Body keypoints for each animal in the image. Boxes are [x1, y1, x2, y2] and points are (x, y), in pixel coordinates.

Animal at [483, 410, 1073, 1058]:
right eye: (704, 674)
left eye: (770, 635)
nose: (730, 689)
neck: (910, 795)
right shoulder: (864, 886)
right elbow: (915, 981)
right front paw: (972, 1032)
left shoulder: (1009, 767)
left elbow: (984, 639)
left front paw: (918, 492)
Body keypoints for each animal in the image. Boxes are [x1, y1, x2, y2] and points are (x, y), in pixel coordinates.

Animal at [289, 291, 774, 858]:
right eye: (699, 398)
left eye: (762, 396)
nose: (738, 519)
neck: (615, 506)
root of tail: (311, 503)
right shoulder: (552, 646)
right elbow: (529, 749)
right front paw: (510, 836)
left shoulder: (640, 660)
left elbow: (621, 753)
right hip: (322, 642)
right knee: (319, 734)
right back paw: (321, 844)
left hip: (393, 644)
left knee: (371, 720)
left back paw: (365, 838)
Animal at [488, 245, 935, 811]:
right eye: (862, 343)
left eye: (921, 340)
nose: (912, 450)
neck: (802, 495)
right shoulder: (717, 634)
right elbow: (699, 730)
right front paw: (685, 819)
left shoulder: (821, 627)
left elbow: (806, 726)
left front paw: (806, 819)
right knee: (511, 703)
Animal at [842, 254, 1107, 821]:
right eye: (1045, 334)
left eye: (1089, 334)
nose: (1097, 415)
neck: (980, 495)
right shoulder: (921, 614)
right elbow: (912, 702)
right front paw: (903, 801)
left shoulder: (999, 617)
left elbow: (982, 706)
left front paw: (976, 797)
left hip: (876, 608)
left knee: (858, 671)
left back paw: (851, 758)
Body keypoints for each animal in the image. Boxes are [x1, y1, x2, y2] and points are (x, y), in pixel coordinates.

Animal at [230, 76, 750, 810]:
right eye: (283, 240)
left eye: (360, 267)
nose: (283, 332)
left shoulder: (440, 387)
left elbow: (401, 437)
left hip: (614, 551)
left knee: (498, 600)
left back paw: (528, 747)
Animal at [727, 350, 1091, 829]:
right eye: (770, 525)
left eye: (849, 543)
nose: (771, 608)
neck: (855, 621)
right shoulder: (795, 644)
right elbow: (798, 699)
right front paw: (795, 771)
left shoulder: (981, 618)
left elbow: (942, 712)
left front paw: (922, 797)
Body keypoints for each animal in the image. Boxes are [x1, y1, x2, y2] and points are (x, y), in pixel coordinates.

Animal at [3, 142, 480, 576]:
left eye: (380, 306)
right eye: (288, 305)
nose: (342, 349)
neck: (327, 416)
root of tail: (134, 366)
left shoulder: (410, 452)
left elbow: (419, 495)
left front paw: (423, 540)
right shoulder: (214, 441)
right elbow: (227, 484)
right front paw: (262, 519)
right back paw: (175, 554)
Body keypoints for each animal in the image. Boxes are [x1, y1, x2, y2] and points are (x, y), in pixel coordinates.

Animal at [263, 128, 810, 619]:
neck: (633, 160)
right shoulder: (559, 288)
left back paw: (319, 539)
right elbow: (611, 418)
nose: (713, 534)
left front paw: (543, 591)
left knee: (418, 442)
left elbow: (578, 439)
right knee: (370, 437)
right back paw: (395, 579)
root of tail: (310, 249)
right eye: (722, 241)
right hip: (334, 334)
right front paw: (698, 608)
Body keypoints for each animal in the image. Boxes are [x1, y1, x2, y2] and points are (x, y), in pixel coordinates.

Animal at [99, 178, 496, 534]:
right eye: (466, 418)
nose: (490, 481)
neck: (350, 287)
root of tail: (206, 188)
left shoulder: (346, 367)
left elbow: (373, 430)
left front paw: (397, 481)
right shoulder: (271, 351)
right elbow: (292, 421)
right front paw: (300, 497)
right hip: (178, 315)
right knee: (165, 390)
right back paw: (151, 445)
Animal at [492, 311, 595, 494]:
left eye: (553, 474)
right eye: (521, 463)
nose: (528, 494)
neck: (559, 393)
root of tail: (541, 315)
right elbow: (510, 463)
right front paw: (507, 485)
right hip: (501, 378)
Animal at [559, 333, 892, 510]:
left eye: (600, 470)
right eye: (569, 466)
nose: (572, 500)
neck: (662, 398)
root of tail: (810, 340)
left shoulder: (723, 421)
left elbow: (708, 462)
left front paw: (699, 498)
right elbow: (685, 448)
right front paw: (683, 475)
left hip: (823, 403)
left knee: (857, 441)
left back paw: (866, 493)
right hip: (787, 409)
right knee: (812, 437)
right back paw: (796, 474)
==============================
### EXERCISE:
Within the material above, output exactly the lines from the one with "left elbow: (621, 753)" through the one with "left back paw: (528, 747)", end lines included, and nothing besides.

### TASK RESULT:
left elbow: (621, 753)
right hip: (322, 642)
right knee: (319, 734)
right back paw: (321, 844)
left hip: (393, 644)
left knee: (371, 720)
left back paw: (365, 838)
Animal at [488, 245, 935, 811]:
right eye: (862, 343)
left eye: (921, 340)
nose: (912, 450)
neck: (802, 495)
right shoulder: (717, 634)
right elbow: (699, 730)
right front paw: (685, 819)
left shoulder: (821, 627)
left elbow: (806, 726)
left front paw: (806, 819)
right knee: (511, 703)
Animal at [842, 254, 1107, 821]:
right eye: (1045, 334)
left eye: (1089, 334)
nose: (1097, 415)
neck: (980, 495)
right shoulder: (921, 614)
right elbow: (912, 702)
right front paw: (903, 801)
left shoulder: (999, 617)
left elbow: (982, 706)
left front paw: (976, 797)
left hip: (876, 608)
left knee: (858, 671)
left back paw: (851, 758)
Body keypoints for each animal in the image. Boxes are [x1, y1, x2, y2] and points are (x, y), in pixel coordinates.

Animal at [230, 76, 750, 810]:
right eye: (283, 240)
left eye: (360, 267)
nose: (283, 332)
left shoulder: (440, 387)
left elbow: (401, 437)
left hip: (614, 551)
left knee: (498, 600)
left back paw: (528, 747)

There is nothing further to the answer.